**Problem description**: Look through the entries below and copy exactly the part that begins with the line containing "endometrial adenocarcinoma stained" and ends with the line containing "immunohistochemical staining of". Do not copy the pictures.

**Entries shown**:
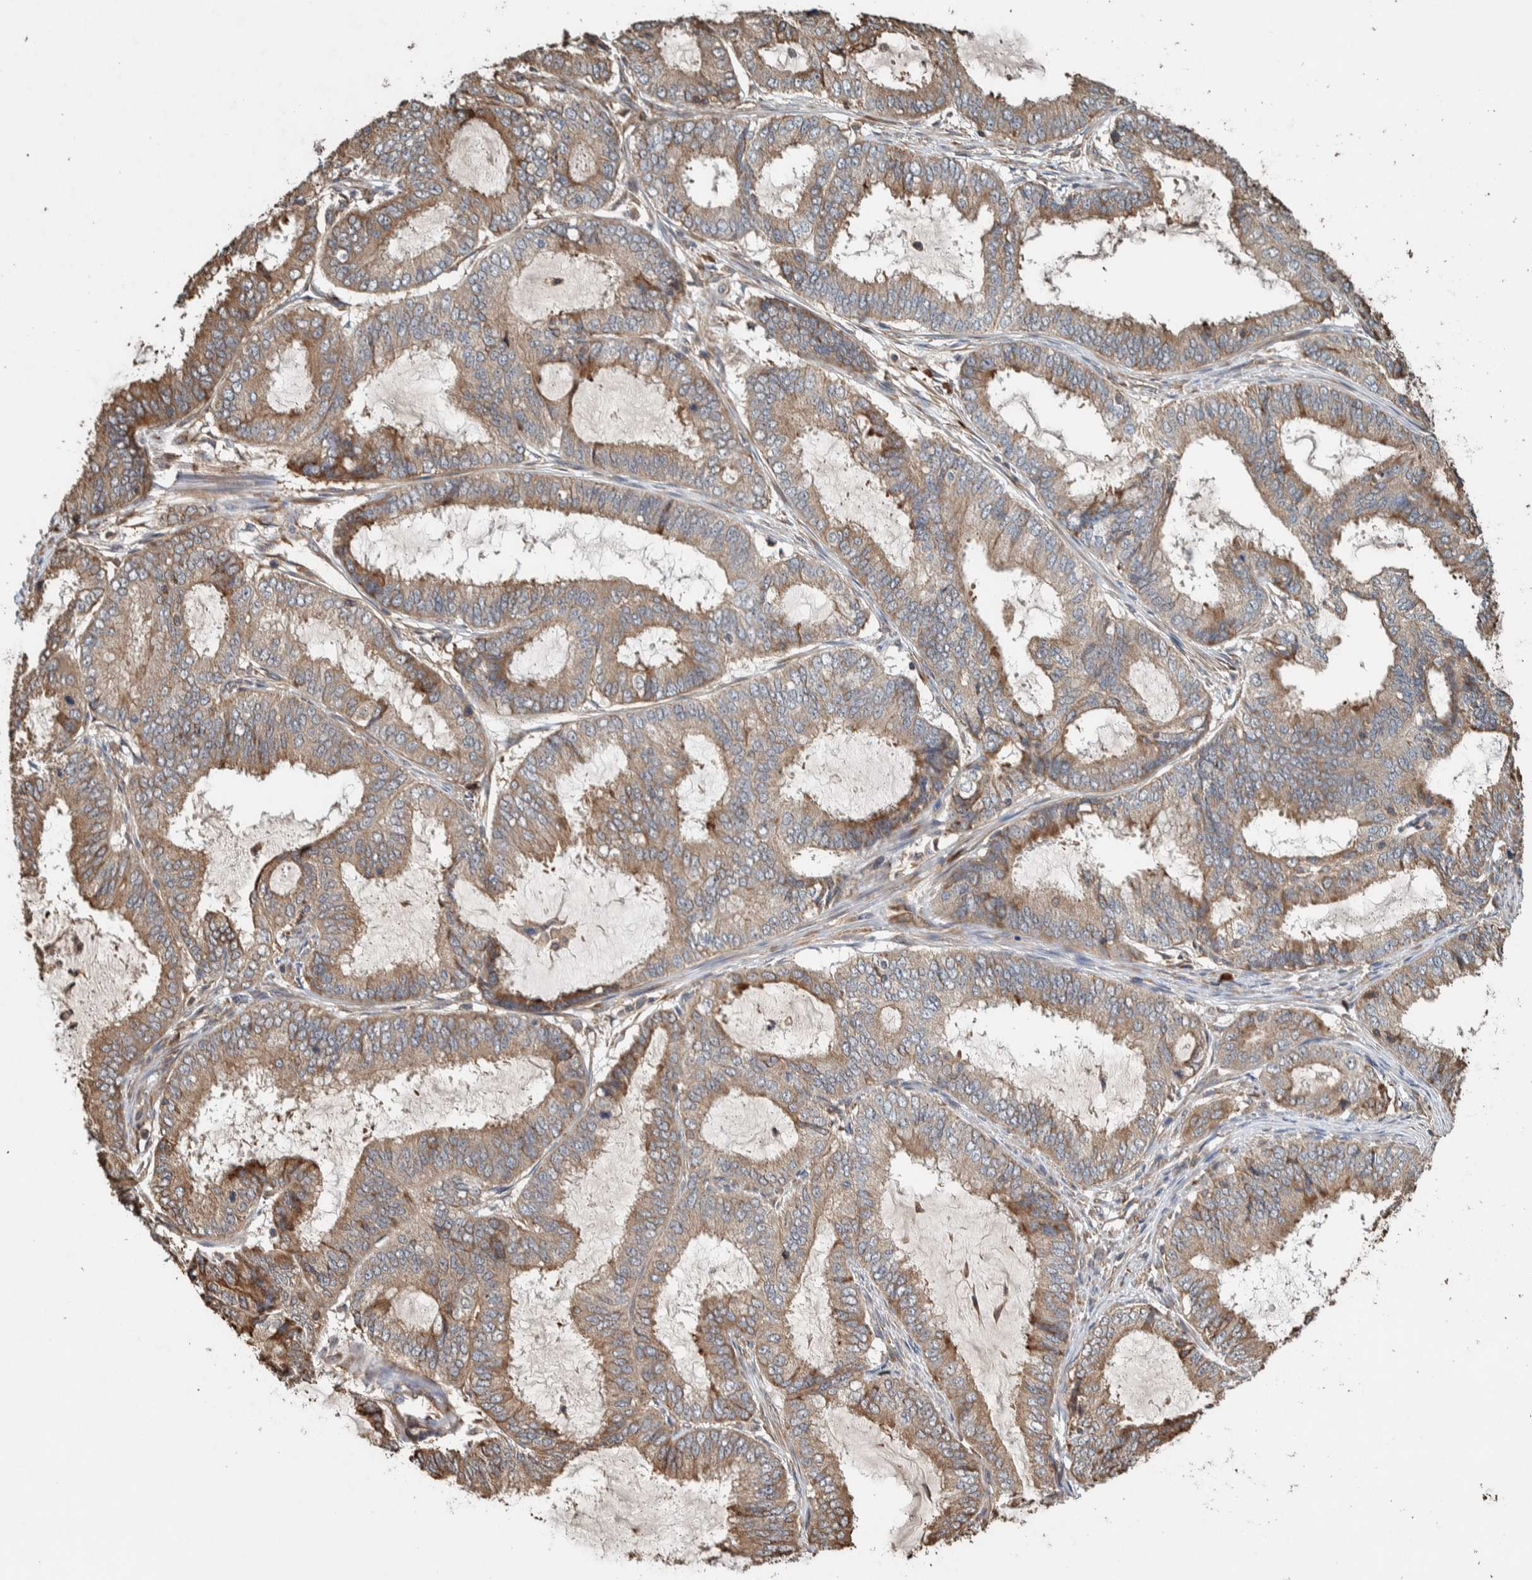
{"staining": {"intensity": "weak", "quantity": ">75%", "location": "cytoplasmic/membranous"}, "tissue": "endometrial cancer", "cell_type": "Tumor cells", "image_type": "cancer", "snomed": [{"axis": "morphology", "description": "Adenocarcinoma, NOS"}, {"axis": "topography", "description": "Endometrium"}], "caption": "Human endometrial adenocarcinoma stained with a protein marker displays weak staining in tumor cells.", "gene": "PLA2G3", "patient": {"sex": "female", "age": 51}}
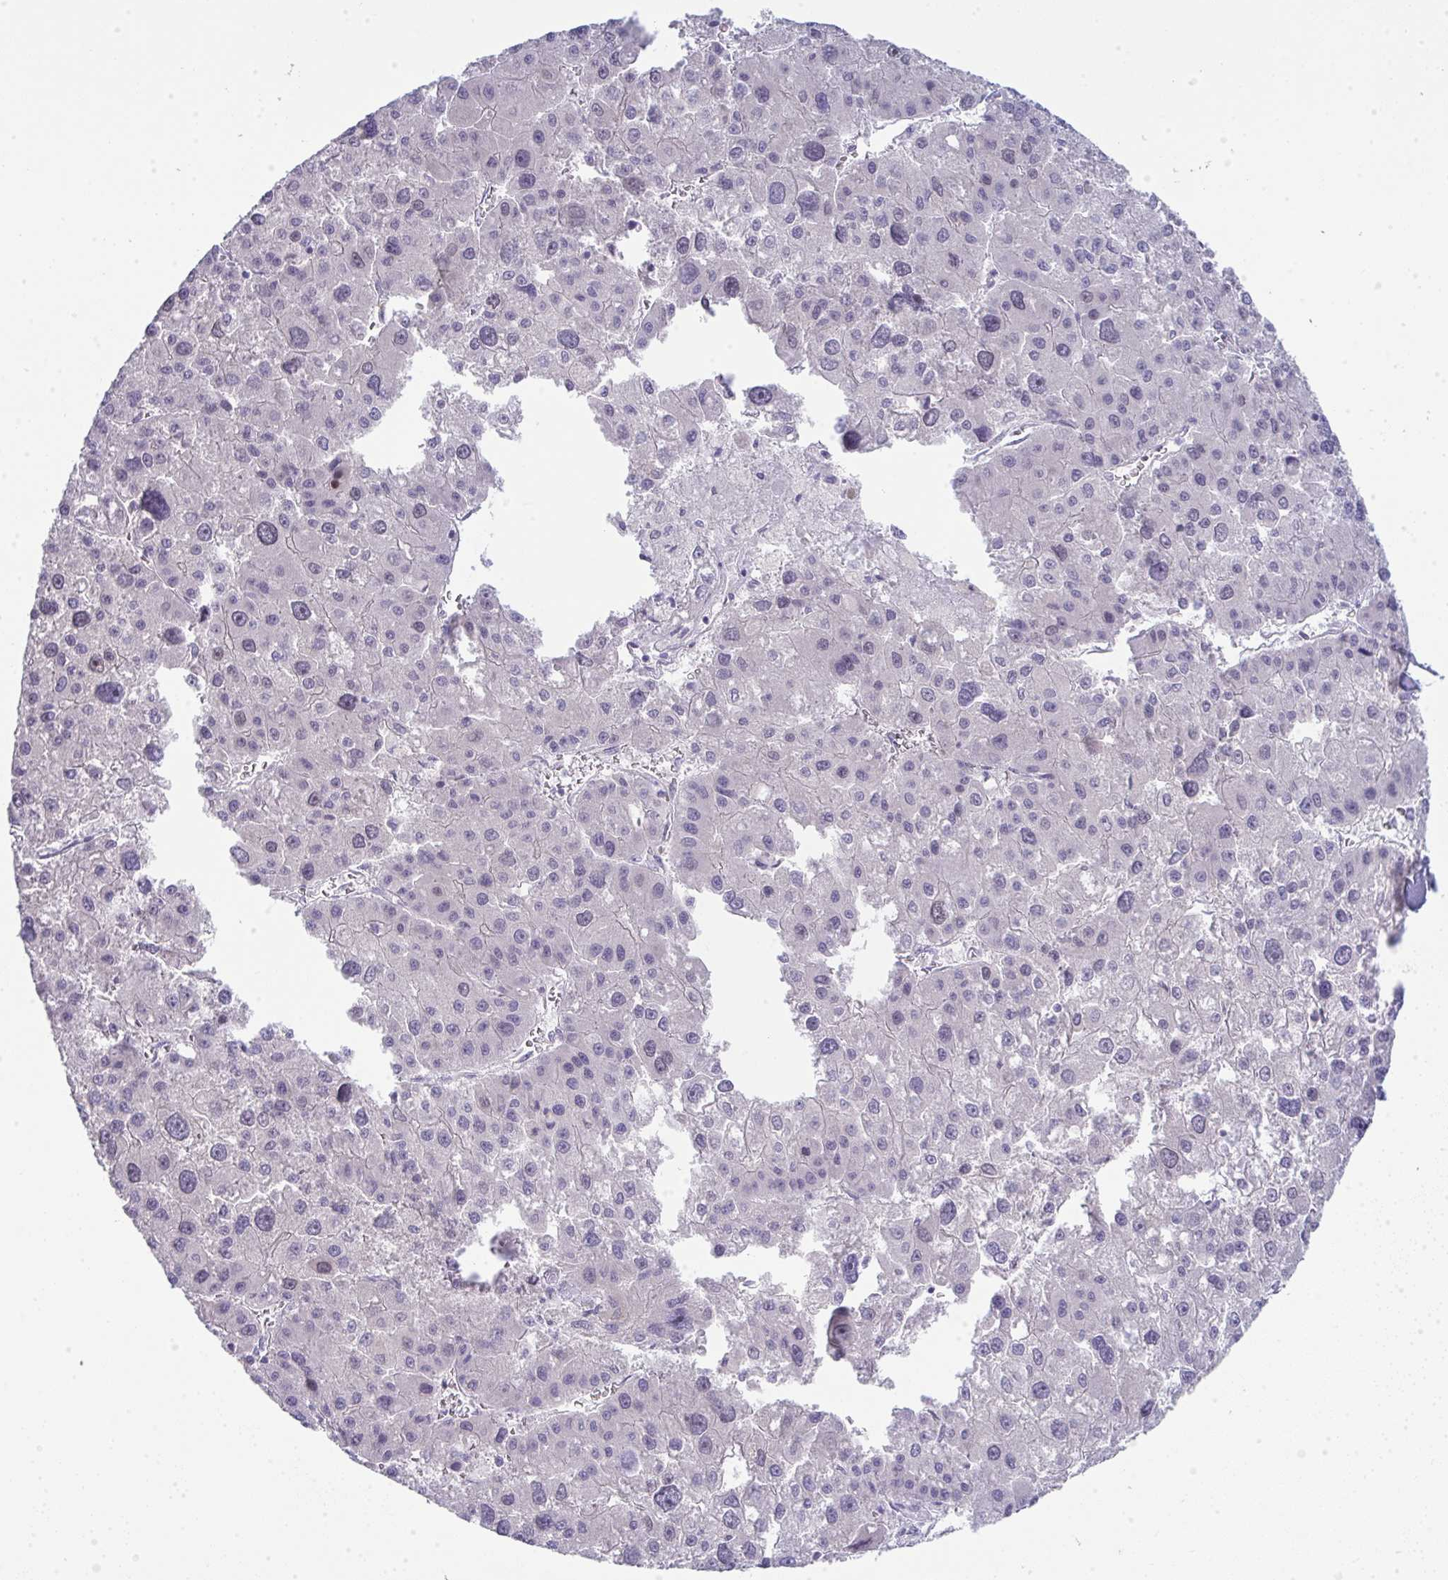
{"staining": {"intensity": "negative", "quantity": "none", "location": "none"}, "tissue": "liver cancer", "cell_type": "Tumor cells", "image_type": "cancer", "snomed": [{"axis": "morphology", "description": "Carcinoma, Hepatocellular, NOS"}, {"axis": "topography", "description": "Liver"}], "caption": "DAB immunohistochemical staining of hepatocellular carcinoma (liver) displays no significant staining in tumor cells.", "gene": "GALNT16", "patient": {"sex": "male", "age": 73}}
--
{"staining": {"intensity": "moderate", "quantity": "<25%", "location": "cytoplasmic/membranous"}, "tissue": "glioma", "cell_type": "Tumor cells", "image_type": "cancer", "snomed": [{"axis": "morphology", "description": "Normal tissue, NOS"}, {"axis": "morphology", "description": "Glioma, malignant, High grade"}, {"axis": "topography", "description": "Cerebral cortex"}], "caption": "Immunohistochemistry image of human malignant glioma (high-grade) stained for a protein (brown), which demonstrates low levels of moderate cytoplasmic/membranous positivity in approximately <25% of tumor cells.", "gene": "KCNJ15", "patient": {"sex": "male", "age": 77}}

**Answer section**:
{"staining": {"intensity": "weak", "quantity": ">75%", "location": "cytoplasmic/membranous"}, "tissue": "endometrial cancer", "cell_type": "Tumor cells", "image_type": "cancer", "snomed": [{"axis": "morphology", "description": "Adenocarcinoma, NOS"}, {"axis": "topography", "description": "Endometrium"}], "caption": "Human endometrial adenocarcinoma stained with a protein marker displays weak staining in tumor cells.", "gene": "PLA2G3", "patient": {"sex": "female", "age": 51}}
{"staining": {"intensity": "negative", "quantity": "none", "location": "none"}, "tissue": "liver cancer", "cell_type": "Tumor cells", "image_type": "cancer", "snomed": [{"axis": "morphology", "description": "Carcinoma, Hepatocellular, NOS"}, {"axis": "topography", "description": "Liver"}], "caption": "DAB immunohistochemical staining of hepatocellular carcinoma (liver) displays no significant staining in tumor cells.", "gene": "GALNT16", "patient": {"sex": "male", "age": 73}}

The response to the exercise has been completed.